EF rode hard trying to force a split and this didn't work. However once they had shot their bolt, others took up the attack with gusto, and then the field did split. It all backfired for EF; they were all out of the lead group, and they were not alone; the race remained split until the finish.
Wout van Aert was free to ride for himself (because Groenewegen didn't make the front group) and he beat some of the top sprinters to take the stage; Viviani was second and had the sprint been ten yards longer he might have taken the win. Both Viviani and Alaphillipe did some hard turns at the front when they were riding to force a split in the Peloton, and probably this took the edge off Viviani's sprint.
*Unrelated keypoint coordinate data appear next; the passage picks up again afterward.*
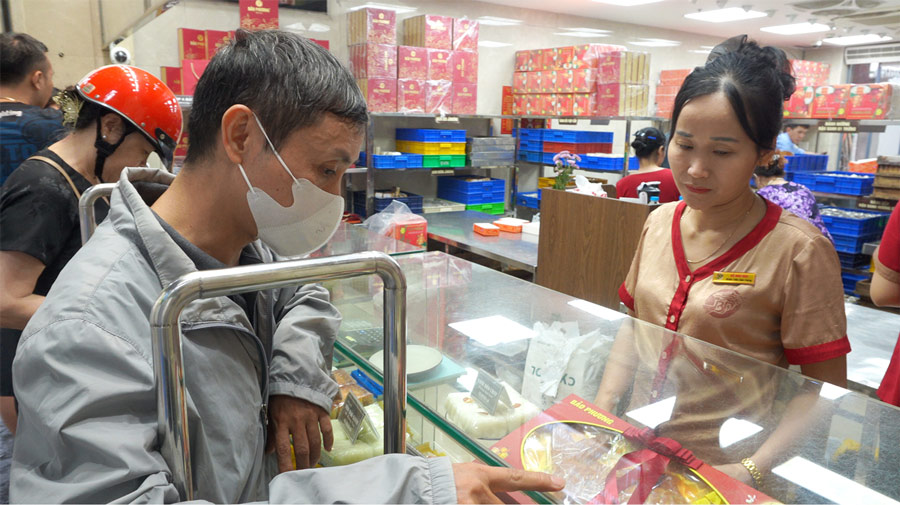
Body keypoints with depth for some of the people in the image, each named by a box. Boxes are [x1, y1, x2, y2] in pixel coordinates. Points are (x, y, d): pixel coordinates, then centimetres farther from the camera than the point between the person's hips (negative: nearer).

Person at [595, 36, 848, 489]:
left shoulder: (799, 251, -11)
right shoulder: (660, 222, 4)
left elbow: (823, 388, -7)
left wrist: (752, 470, -18)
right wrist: (601, 410, 0)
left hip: (722, 471, -3)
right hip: (637, 450, 4)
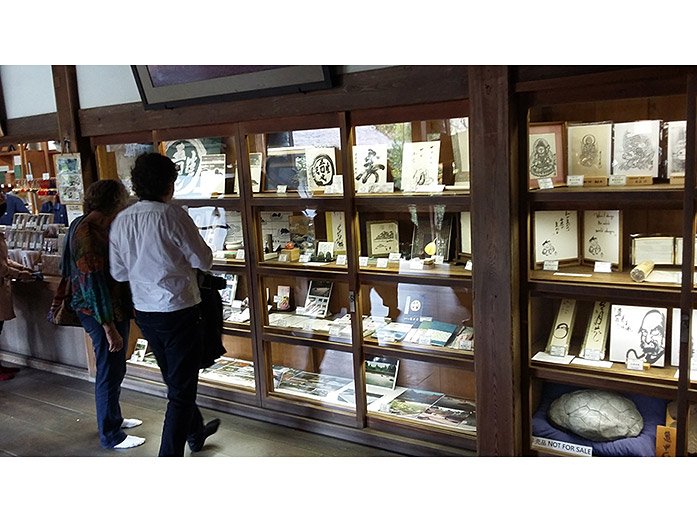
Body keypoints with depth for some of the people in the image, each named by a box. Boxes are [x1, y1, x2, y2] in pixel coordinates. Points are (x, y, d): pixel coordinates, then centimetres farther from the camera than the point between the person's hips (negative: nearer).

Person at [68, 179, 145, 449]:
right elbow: (92, 283, -25)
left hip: (115, 308, 10)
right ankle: (110, 435, 18)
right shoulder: (88, 233, -23)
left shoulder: (96, 226, 7)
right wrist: (109, 328, -24)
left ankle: (113, 418, 40)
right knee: (110, 372, 3)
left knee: (114, 369, 23)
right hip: (102, 314, -10)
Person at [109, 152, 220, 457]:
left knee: (175, 380, 24)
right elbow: (204, 261, -10)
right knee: (181, 389, 3)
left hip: (144, 312, 7)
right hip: (179, 310, -7)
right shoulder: (172, 215, -17)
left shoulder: (120, 221, 0)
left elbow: (118, 272, 7)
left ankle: (196, 432, 45)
Same yellow jersey, but otherwise the biggest GC changes of any single stage thus far; G now lies in second place and Bernal lies in third. Bernal did a hard pull at the front so his position within the team seems clearer now.
The big losers on the day were Uran, Pinot, Landa, Valverde, Porte, Fuglsang, Ciccone, EBH, Lutsenko, Mollema, Nibali,.... the list goes on. But the biggest hit on GC was taken by George Bennet; despite lying 4th on GC at the start of the day, he was doing domestique duties (back for bottles) when the race went hard and he ended up the wrong side of the split, finishing the stage with the laughing boys, nearly ten minutes down.
cheers
Last edited by Brucey on 15 Jul 2019, 7:43pm, edited 1 time in total.